- [Task requirements] Revise the rows starting with the line with "S’ABONNER À LA NEWSLETTER" and going on through the line with "Современная косметология всё", replacing "Sceed 42" with "Sceed 50" and keeping everything else unchanged. Leave the pictures out of your answer.

- [The data]
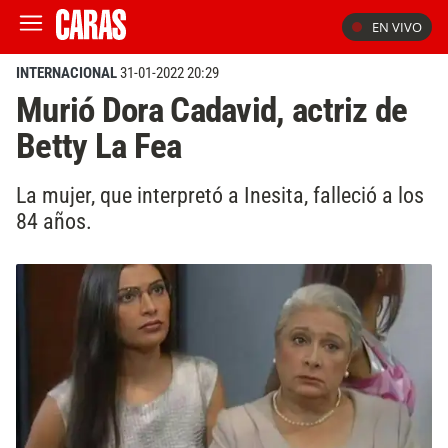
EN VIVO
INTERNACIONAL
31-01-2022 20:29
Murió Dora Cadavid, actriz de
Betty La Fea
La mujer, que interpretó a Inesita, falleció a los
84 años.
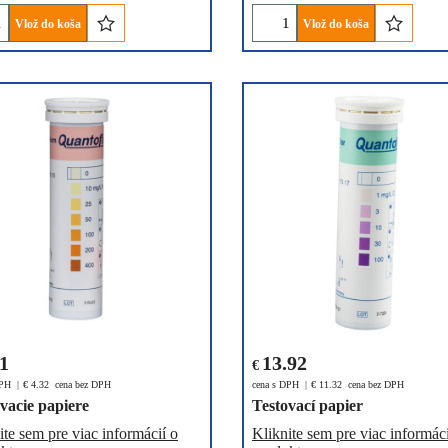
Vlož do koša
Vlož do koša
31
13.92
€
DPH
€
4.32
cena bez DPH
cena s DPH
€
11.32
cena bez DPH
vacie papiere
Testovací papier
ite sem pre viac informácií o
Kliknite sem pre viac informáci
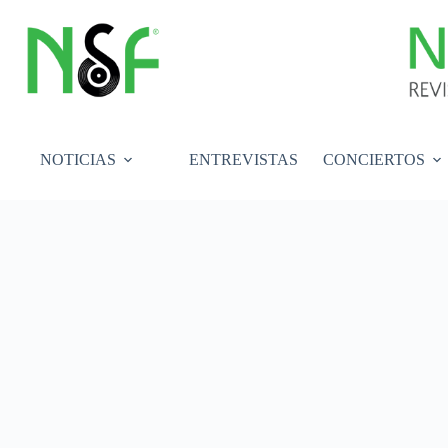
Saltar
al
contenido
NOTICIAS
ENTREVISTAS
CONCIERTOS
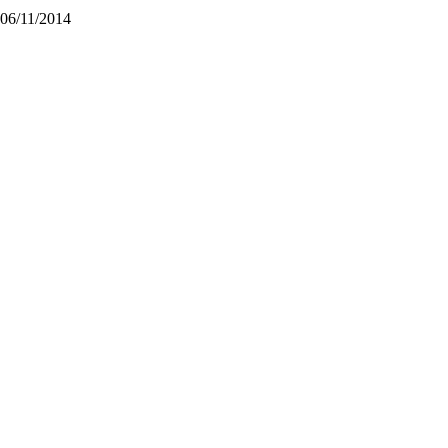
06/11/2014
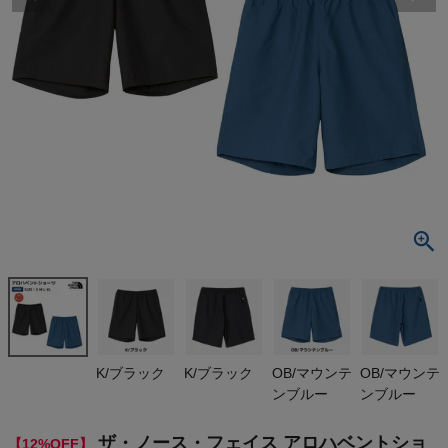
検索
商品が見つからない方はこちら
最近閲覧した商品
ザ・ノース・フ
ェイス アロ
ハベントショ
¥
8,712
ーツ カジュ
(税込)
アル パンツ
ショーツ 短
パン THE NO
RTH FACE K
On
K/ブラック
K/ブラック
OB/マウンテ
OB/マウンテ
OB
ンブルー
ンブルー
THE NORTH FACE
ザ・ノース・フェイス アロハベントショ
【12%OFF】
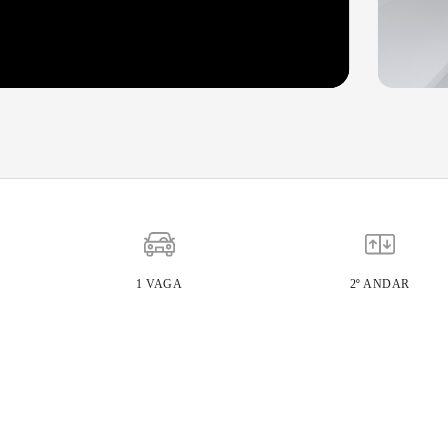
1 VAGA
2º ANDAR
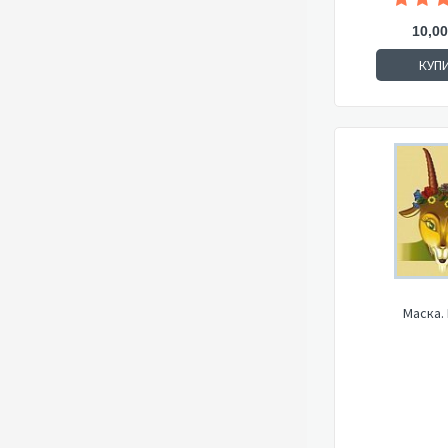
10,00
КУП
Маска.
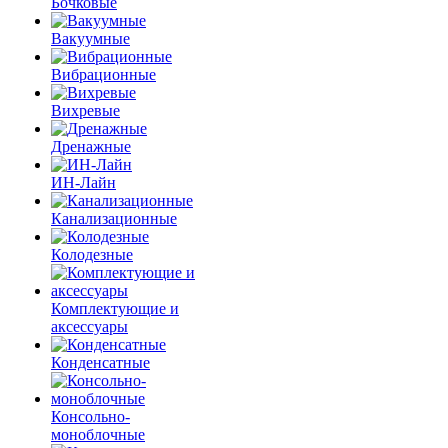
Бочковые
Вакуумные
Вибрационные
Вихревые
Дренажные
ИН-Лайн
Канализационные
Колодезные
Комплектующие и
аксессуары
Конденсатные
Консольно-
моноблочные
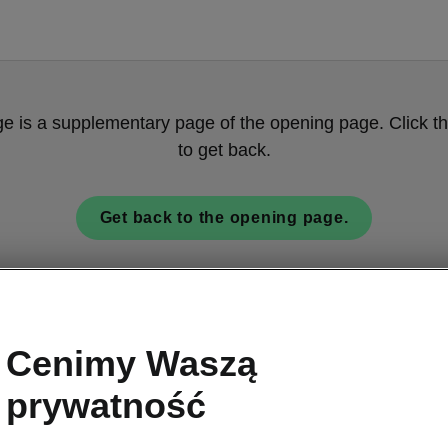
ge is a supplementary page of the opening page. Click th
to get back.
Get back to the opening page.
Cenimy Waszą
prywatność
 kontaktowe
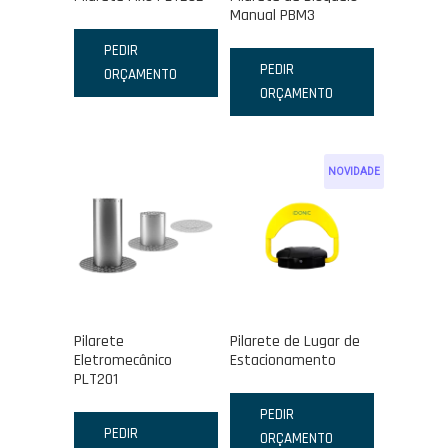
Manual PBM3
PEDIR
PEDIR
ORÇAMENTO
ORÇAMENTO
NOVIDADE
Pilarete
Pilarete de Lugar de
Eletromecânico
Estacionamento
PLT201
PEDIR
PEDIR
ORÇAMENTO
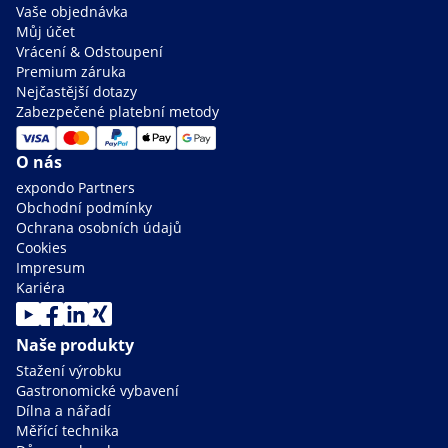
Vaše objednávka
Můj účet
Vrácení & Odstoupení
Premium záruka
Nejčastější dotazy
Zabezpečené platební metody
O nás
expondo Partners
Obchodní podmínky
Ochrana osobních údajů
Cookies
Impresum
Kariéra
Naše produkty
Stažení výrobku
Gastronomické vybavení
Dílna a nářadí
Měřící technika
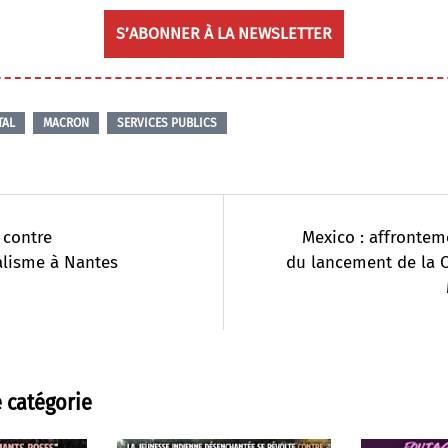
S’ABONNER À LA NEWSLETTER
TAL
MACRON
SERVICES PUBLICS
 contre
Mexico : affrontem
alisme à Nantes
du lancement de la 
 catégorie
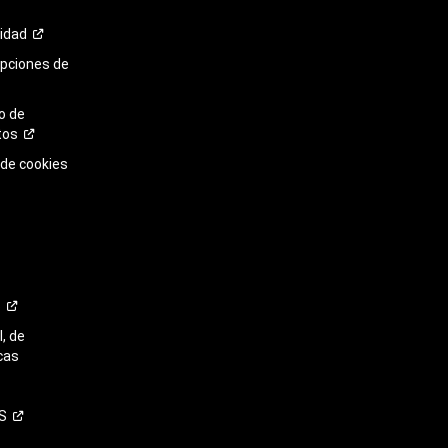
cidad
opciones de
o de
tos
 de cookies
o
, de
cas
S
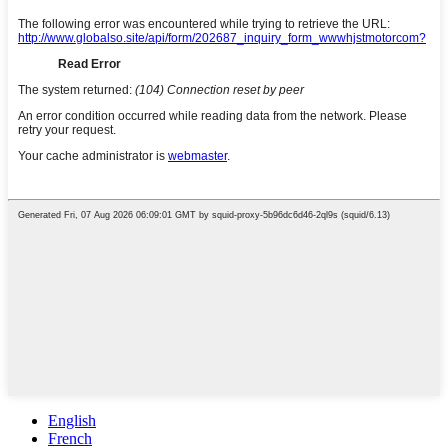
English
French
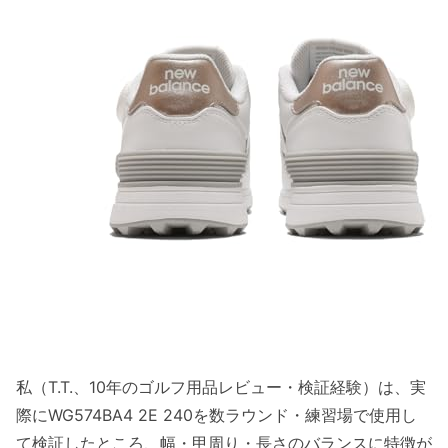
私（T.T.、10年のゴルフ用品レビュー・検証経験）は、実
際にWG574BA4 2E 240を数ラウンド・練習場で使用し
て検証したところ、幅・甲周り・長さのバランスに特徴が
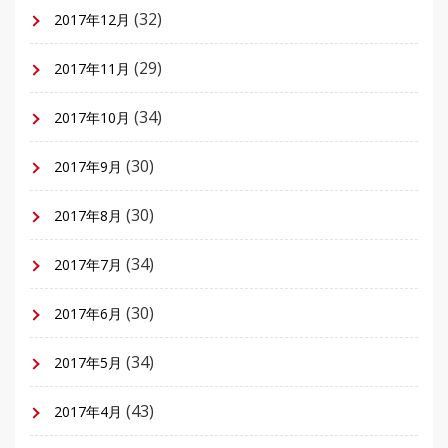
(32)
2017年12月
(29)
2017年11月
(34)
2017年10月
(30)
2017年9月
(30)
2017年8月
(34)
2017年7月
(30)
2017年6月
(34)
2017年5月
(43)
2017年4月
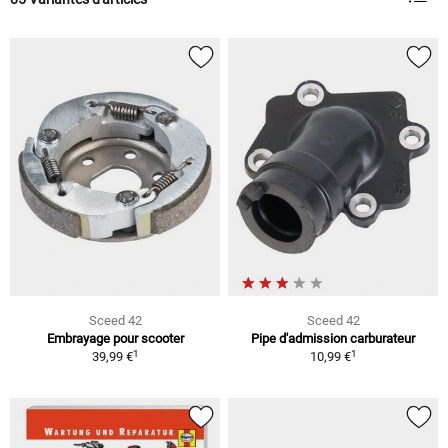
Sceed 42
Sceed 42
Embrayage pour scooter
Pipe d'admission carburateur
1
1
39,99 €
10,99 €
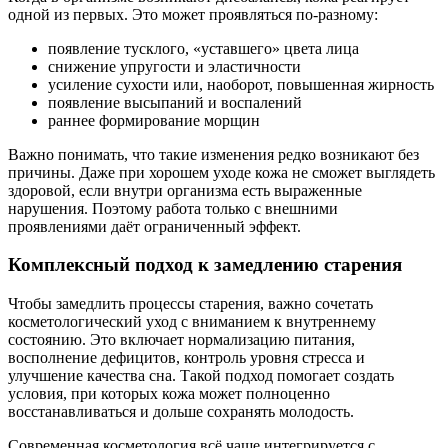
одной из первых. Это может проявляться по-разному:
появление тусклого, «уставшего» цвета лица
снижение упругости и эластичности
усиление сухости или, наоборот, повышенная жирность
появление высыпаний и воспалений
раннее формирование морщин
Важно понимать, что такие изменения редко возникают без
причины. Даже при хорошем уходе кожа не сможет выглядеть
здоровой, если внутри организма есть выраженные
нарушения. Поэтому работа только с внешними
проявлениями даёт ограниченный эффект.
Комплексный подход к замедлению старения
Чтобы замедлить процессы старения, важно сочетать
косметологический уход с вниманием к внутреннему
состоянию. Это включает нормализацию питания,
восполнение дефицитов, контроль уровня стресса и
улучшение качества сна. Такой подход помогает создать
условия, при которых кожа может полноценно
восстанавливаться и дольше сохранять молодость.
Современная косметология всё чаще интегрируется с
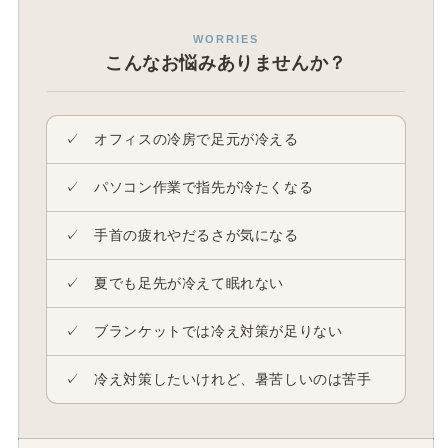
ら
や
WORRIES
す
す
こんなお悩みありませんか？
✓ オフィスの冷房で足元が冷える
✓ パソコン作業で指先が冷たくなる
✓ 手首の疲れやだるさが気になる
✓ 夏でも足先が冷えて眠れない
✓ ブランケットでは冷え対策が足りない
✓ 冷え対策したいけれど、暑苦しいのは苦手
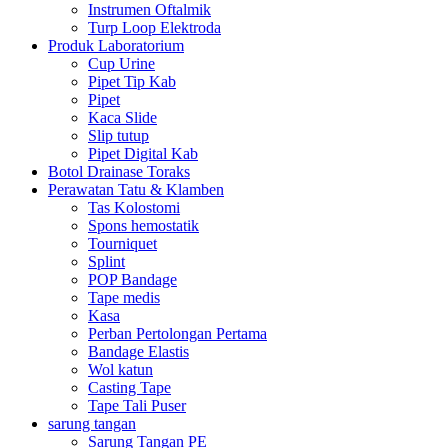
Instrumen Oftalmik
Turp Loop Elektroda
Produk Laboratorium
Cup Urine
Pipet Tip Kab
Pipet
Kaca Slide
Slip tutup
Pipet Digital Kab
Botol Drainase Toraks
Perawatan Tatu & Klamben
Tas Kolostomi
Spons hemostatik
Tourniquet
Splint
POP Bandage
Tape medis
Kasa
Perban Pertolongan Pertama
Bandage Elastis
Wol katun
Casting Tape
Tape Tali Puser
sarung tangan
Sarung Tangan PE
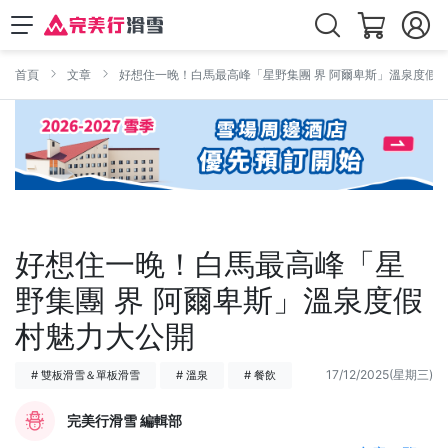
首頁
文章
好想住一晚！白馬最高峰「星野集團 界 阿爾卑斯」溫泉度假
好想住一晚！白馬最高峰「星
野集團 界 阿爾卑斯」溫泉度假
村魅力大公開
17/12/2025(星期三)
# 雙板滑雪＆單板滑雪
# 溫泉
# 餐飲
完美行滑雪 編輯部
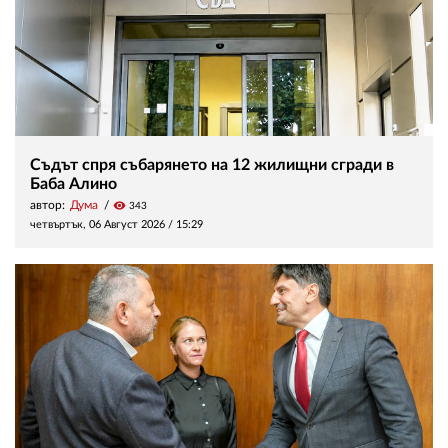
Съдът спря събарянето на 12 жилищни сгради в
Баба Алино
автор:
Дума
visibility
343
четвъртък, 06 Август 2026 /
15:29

- [Response to the exercise]
S’ABONNER À LA NEWSLETTER
TAL
MACRON
SERVICES PUBLICS
 contre
Mexico : affrontem
alisme à Nantes
du lancement de la 
 catégorie
cidad
opciones de
o de
tos
 de cookies
o
, de
cas
S
English
French
私（T.T.、10年のゴルフ用品レビュー・検証経験）は、実
際にWG574BA4 2E 240を数ラウンド・練習場で使用し
て検証したところ、幅・甲周り・長さのバランスに特徴が
(32)
2017年12月
(29)
2017年11月
(34)
2017年10月
(30)
2017年9月
(30)
2017年8月
(34)
2017年7月
(30)
2017年6月
(34)
2017年5月
(43)
2017年4月
Sceed 50
Sceed 50
Embrayage pour scooter
Pipe d'admission carburateur
1
1
39,99 €
10,99 €
одной из первых. Это может проявляться по-разному:
появление тусклого, «уставшего» цвета лица
снижение упругости и эластичности
усиление сухости или, наоборот, повышенная жирность
появление высыпаний и воспалений
раннее формирование морщин
Важно понимать, что такие изменения редко возникают без
причины. Даже при хорошем уходе кожа не сможет выглядеть
здоровой, если внутри организма есть выраженные
нарушения. Поэтому работа только с внешними
проявлениями даёт ограниченный эффект.
Комплексный подход к замедлению старения
Чтобы замедлить процессы старения, важно сочетать
косметологический уход с вниманием к внутреннему
состоянию. Это включает нормализацию питания,
восполнение дефицитов, контроль уровня стресса и
улучшение качества сна. Такой подход помогает создать
условия, при которых кожа может полноценно
восстанавливаться и дольше сохранять молодость.
Современная косметология всё чаще интегрируется с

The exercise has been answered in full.